• Task item: Copy out all lines of the material below in which "applicheremo" occurs.

• Source data:

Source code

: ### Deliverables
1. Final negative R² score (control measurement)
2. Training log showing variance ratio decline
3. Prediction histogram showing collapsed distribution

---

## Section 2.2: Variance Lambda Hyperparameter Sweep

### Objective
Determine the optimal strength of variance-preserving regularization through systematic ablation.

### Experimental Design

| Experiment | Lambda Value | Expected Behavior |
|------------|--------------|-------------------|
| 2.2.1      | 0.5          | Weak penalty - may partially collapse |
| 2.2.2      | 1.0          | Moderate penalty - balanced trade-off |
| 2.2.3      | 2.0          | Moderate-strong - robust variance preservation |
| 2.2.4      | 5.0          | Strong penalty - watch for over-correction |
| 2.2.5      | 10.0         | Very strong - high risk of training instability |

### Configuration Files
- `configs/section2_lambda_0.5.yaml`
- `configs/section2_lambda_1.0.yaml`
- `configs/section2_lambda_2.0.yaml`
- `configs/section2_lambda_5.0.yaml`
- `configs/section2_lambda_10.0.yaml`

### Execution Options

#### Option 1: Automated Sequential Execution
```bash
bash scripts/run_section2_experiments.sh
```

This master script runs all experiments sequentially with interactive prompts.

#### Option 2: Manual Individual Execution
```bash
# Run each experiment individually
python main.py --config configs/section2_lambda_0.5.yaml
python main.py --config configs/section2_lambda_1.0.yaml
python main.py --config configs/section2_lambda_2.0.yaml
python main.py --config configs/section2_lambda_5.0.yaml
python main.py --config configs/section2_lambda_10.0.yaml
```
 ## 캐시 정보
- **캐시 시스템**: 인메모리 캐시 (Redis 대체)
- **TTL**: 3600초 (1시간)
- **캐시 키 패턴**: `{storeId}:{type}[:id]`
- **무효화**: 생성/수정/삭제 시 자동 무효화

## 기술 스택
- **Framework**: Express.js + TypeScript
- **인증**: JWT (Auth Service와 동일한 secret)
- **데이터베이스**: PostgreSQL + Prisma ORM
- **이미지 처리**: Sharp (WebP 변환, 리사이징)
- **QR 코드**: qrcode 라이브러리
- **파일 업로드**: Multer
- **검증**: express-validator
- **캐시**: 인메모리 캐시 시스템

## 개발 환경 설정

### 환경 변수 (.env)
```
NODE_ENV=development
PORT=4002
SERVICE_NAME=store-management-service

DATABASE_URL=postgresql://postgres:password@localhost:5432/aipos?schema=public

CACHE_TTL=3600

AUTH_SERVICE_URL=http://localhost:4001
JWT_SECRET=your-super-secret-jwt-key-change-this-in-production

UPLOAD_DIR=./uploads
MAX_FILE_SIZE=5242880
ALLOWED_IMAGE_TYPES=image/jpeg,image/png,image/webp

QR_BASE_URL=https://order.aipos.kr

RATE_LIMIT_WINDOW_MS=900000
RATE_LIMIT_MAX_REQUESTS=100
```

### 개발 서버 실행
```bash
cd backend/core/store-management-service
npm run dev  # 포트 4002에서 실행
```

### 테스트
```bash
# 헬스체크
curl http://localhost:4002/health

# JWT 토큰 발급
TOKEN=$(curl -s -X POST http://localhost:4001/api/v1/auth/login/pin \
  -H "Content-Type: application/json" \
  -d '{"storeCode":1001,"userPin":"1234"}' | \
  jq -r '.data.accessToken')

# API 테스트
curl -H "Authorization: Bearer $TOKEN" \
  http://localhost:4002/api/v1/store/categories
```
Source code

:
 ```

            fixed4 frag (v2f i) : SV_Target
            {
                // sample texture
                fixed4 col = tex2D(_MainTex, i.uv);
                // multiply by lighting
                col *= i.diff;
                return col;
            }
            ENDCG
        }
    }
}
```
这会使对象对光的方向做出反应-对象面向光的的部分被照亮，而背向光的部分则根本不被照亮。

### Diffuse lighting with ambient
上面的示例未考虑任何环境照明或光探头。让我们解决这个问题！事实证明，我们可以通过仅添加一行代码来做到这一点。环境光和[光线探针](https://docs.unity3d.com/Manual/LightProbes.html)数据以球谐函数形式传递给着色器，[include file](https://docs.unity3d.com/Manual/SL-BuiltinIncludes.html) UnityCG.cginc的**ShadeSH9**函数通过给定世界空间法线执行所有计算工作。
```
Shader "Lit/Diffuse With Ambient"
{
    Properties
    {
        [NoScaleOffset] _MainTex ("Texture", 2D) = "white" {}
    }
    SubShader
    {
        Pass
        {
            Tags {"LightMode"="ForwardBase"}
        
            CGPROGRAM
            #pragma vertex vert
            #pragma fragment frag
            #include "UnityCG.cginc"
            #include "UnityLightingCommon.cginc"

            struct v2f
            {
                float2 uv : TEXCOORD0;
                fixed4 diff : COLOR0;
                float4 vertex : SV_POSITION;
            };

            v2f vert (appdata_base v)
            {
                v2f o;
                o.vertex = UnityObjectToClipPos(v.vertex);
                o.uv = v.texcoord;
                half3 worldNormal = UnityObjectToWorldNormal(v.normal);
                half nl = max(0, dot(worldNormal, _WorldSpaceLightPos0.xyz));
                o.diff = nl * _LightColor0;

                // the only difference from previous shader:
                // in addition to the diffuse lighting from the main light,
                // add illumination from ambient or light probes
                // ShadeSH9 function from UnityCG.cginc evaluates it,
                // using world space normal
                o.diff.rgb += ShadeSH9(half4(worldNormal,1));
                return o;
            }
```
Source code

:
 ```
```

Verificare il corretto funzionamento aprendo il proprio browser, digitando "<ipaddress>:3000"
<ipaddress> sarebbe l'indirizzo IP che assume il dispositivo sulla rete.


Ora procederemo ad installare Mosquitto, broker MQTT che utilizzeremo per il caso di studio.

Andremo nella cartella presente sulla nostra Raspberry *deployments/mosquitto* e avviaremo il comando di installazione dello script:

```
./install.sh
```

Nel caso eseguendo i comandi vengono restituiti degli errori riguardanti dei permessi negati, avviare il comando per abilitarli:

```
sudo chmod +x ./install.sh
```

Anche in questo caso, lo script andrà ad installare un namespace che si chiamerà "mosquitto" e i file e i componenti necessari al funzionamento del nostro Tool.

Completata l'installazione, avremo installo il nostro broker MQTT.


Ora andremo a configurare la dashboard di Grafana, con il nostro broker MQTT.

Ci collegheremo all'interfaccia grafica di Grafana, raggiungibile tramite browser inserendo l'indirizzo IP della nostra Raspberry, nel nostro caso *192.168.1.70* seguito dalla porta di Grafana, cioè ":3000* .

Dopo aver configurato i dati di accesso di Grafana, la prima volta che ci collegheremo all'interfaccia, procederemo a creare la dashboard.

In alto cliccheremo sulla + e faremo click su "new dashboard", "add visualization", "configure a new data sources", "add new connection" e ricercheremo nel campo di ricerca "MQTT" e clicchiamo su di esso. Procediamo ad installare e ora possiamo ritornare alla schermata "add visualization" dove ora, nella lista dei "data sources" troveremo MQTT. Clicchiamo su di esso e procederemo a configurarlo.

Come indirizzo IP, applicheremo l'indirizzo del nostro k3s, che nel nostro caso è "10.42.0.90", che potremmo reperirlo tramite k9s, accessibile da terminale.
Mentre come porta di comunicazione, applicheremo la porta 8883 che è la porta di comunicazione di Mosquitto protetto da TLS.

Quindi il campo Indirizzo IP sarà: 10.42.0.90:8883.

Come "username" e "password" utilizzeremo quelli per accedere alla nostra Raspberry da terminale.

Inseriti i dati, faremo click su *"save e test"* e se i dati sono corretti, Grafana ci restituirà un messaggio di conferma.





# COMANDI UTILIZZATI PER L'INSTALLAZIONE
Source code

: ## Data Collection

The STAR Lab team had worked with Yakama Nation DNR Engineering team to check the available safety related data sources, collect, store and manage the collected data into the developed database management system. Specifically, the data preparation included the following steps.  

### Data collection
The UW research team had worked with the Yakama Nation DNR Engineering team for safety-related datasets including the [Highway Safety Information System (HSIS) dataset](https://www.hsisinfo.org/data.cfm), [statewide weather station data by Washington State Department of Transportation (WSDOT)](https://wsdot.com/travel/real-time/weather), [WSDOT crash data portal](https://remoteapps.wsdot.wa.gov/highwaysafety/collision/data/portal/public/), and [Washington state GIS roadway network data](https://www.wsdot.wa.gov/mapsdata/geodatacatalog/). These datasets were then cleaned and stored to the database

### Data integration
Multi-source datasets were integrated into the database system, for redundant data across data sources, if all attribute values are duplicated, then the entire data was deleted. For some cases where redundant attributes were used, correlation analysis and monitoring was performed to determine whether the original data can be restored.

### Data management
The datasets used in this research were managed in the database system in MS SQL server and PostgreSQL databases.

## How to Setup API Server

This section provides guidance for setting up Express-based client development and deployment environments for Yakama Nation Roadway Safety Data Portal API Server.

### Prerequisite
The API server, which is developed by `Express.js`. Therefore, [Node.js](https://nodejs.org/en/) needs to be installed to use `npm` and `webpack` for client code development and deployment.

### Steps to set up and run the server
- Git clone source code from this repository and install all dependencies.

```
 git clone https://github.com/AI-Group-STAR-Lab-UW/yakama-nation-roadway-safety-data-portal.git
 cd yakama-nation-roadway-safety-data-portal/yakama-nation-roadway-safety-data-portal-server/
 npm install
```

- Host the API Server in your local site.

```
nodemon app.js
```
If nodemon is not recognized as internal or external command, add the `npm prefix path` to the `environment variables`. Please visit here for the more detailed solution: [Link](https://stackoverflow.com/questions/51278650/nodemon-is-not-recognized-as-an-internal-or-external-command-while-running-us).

• Written reply:
Come indirizzo IP, applicheremo l'indirizzo del nostro k3s, che nel nostro caso è "10.42.0.90", che potremmo reperirlo tramite k9s, accessibile da terminale.
Mentre come porta di comunicazione, applicheremo la porta 8883 che è la porta di comunicazione di Mosquitto protetto da TLS.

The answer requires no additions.